*EXERCISE DESCRIPTION*.
Reproduce the comment thread about the Van Damme film from "It's a pretty" up to and including "completely uncalled for!".

*READING PASSAGE*.
◆ ◆ ◆ ◆ ◆ ◆ ◆

Posted by: Jay at November 18, 2008 1:56 PM

99.9999999% of Van Damme's problems can be attributed to something that starts with: Colombian and ends in: Marching Powder.

Posted by: BarbadoSlim at November 18, 2008 1:58 PM

...You broke the rules
So I pull out all your pubic hair...

...you mother fucker...

Posted by: the_wakeful at November 18, 2008 2:15 PM

"a slight can't to the storytelling"
AHHHH! Take out the apostrophe!!!

Posted by: peachfish at November 18, 2008 2:17 PM

Well reviewed Prisco.
I saw this with a couple of friends over the weekend (because god knows how long it's going to be in theaters) and we all agreed that they totally had us until the unnecessary monolouge.
It's a pretty good movie up to and after that point and Jean Claude does a surprisingly excellent job as playing the sympathetic protagonist. I really had no idea how true to life any of it was and now I'm just a little bit sadder for the guy.

Posted by: Jen Vegas at November 18, 2008 2:53 PM

That "Frenchy" comment was completely uncalled for!

He is Belgian.

:)

Posted by: jpguy13 at November 18, 2008 2:59 PM

Frankly, I'm a little non plussed by how much Monsieur Van Damme looks like Edward James Olmos in that there picture.

Posted by: Manna at November 18, 2008 3:10 PM

Give to me Don Po!

Posted by: phquaryn at November 18, 2008 3:40 PM

I never thought that I would desperately want to see a movie starring Van Damme.

Posted by: Mimi at November 18, 2008 4:14 PM

NOT JUST ANYONE CAN DO THE SPLITS ACROSS THE ENTIRE DANCE FLOOR, GAWD

Posted by: prawntastic at November 18, 2008 4:30 PM

Strange that you disliked the monologue - I heard that was the best part of the film.

◆ ◆ ◆ ◆ ◆ ◆ ◆

*EXTRACTED MATERIAL*.
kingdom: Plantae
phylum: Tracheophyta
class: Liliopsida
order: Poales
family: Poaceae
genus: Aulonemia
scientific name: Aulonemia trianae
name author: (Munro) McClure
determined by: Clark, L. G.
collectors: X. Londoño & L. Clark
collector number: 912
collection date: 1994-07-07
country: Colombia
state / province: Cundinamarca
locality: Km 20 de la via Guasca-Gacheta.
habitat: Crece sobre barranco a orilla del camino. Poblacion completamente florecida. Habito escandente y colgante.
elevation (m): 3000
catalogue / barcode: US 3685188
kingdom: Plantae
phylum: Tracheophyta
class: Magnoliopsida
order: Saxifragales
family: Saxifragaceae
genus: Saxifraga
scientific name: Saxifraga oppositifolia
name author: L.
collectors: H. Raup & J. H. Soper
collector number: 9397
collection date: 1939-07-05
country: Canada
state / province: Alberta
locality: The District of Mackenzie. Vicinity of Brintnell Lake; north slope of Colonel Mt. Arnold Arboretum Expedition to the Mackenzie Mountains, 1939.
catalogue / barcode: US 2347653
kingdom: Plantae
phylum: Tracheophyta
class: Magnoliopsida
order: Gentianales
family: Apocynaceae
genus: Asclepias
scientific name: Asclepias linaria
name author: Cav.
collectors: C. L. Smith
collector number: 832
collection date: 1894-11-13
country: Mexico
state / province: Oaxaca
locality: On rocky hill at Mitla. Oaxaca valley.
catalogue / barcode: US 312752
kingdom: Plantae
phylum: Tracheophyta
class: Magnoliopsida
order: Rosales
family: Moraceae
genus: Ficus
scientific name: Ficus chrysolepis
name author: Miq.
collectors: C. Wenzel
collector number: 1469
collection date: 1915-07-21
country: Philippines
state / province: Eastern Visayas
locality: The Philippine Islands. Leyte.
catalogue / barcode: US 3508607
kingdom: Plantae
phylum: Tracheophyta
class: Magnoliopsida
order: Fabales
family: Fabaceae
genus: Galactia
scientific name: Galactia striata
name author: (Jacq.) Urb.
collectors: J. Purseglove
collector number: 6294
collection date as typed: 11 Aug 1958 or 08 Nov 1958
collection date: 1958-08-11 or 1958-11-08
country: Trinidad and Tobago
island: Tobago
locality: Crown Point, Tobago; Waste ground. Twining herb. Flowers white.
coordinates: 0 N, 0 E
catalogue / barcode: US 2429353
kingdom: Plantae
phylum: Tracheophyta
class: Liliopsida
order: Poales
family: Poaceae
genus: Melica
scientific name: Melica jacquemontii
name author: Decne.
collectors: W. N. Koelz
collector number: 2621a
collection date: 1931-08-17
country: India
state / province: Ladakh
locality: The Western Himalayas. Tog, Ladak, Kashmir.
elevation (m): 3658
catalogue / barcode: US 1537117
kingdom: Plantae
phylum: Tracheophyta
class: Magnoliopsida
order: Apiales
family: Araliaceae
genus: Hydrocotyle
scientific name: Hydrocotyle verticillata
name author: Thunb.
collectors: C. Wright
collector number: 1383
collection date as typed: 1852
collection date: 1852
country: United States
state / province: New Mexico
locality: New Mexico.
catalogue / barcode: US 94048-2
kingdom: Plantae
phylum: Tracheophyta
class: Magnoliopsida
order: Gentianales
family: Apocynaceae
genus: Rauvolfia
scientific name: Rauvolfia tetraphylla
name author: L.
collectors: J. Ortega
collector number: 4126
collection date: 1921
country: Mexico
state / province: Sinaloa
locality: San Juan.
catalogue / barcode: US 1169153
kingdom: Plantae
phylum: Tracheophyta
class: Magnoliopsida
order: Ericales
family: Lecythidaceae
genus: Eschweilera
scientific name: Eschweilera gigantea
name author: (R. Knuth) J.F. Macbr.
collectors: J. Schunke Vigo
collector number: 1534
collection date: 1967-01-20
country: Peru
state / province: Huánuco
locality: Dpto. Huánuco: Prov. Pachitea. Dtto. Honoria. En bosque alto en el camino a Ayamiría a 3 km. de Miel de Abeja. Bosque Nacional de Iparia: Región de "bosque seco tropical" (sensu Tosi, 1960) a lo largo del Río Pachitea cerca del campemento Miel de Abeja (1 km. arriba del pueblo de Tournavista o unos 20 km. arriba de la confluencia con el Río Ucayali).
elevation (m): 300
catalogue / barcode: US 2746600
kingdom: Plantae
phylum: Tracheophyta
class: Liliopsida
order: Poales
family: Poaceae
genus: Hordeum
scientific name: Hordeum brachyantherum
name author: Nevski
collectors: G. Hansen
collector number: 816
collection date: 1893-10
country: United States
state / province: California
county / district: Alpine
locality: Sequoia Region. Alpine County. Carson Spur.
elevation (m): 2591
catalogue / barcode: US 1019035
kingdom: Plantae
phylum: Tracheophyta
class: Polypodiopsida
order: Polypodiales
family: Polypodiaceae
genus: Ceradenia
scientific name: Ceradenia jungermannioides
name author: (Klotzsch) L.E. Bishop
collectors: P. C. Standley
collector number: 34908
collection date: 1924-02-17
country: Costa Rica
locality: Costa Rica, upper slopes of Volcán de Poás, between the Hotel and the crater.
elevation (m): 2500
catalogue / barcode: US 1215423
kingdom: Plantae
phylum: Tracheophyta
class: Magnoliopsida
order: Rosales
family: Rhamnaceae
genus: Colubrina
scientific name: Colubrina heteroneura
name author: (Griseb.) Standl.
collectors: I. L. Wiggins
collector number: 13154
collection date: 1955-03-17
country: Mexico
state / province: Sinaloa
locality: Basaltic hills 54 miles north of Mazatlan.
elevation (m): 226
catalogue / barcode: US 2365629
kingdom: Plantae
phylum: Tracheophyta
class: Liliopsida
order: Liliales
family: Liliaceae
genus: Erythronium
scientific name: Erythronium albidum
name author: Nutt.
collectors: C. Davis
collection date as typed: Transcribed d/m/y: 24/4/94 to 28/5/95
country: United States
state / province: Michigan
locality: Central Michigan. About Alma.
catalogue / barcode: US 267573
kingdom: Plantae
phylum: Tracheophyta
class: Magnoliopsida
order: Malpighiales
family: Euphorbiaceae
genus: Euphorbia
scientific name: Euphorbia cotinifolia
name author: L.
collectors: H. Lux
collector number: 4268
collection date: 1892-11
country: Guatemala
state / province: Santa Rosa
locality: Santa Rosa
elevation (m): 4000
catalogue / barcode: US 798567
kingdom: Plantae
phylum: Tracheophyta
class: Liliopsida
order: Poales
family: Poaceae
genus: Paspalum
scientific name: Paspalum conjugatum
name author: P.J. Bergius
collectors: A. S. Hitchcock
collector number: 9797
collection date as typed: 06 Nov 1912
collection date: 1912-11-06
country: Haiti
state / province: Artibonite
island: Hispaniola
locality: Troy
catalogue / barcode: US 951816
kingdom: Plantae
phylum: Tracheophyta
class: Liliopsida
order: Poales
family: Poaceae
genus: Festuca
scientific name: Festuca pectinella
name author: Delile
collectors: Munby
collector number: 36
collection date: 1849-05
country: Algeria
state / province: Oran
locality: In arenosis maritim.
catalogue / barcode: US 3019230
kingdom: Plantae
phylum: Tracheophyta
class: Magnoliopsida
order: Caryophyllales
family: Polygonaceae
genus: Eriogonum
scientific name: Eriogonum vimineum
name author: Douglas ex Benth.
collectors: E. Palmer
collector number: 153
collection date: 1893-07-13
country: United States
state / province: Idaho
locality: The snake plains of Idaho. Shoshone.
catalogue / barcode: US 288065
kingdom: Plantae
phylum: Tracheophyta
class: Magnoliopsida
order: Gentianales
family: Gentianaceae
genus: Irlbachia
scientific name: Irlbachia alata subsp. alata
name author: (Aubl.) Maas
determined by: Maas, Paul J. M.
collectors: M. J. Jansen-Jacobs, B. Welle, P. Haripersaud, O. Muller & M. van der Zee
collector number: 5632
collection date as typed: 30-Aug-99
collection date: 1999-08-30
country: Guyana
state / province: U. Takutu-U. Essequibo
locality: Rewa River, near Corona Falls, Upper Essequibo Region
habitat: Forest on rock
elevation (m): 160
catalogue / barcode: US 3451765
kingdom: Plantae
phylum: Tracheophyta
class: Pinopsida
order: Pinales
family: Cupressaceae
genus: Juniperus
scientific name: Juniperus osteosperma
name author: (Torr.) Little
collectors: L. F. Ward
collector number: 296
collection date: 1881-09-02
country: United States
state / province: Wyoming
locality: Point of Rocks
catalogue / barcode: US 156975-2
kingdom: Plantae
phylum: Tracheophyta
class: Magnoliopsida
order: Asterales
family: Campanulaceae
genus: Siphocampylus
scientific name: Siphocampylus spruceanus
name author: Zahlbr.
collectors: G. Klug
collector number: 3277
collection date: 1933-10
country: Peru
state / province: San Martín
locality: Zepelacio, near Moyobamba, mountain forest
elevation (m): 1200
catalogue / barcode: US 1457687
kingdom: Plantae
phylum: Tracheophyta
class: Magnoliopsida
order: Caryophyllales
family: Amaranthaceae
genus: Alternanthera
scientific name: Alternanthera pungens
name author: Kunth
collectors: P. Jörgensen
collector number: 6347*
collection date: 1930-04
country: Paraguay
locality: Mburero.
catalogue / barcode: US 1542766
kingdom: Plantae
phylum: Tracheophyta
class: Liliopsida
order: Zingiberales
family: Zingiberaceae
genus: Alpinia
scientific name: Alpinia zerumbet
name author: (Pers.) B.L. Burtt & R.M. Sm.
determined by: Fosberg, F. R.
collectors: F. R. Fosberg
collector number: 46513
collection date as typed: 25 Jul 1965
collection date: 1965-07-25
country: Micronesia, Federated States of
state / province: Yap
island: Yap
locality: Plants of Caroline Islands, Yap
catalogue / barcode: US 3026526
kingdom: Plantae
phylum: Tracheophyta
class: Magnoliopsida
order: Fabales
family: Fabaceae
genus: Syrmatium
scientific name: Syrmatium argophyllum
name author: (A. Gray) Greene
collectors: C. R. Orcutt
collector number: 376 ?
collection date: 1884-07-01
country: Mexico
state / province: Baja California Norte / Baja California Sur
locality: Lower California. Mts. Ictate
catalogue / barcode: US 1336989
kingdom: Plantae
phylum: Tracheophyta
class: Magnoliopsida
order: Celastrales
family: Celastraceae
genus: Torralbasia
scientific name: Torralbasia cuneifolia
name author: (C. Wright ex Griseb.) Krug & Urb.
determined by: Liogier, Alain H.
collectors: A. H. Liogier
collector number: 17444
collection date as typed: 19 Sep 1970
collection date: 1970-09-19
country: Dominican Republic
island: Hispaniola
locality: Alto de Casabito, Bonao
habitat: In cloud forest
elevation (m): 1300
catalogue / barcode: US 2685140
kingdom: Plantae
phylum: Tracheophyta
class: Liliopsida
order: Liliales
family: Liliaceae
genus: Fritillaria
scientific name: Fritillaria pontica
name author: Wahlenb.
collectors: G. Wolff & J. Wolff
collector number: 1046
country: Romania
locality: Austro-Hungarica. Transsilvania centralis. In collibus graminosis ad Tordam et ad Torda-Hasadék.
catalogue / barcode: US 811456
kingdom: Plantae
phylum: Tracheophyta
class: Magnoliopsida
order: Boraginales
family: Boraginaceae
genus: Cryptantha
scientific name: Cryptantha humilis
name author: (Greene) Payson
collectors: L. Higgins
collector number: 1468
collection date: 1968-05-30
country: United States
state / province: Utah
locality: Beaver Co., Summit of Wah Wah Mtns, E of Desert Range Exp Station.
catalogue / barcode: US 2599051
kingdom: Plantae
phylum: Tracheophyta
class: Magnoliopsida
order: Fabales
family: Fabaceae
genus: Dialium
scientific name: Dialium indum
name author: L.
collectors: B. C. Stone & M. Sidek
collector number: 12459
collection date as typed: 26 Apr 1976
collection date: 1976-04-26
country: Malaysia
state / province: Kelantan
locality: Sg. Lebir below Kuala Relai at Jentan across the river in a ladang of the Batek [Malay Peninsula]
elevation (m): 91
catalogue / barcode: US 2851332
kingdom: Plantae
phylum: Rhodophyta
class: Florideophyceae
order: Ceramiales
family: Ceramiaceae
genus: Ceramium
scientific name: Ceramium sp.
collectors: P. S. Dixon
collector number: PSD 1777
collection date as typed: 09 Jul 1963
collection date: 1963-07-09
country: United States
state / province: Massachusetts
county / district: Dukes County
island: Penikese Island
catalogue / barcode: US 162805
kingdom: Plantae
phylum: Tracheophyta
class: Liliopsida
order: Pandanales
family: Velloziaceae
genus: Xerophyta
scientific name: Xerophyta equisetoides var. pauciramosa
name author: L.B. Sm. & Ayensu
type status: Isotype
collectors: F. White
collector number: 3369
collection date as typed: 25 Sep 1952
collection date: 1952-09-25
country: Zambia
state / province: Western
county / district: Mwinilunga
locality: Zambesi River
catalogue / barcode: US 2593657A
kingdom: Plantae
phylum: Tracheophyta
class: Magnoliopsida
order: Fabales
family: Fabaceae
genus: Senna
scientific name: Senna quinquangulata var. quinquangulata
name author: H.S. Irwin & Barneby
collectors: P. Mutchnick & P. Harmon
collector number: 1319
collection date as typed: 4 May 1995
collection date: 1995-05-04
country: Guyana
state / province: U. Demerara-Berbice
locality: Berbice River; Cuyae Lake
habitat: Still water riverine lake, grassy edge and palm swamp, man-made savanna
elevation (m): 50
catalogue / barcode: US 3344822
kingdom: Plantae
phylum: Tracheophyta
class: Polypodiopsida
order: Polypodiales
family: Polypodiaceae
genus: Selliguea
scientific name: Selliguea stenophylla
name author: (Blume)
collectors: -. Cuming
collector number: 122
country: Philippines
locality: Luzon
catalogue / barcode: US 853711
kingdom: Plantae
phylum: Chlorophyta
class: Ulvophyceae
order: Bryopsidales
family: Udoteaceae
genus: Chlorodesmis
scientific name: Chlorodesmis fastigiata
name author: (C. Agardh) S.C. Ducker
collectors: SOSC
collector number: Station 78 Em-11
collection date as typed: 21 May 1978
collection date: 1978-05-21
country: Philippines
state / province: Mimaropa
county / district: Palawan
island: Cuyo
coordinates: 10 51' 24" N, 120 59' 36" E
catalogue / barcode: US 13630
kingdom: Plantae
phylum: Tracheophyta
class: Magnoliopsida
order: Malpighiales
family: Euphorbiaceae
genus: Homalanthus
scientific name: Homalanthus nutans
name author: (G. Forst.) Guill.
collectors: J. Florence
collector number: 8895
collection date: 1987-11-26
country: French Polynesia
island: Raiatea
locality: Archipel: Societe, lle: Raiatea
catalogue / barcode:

◆ ◆ ◆ ◆ ◆ ◆ ◆

*RESPONSE BOX*.
It's a pretty good movie up to and after that point and Jean Claude does a surprisingly excellent job as playing the sympathetic protagonist. I really had no idea how true to life any of it was and now I'm just a little bit sadder for the guy.

Posted by: Jen Vegas at November 18, 2008 2:53 PM

That "Frenchy" comment was completely uncalled for!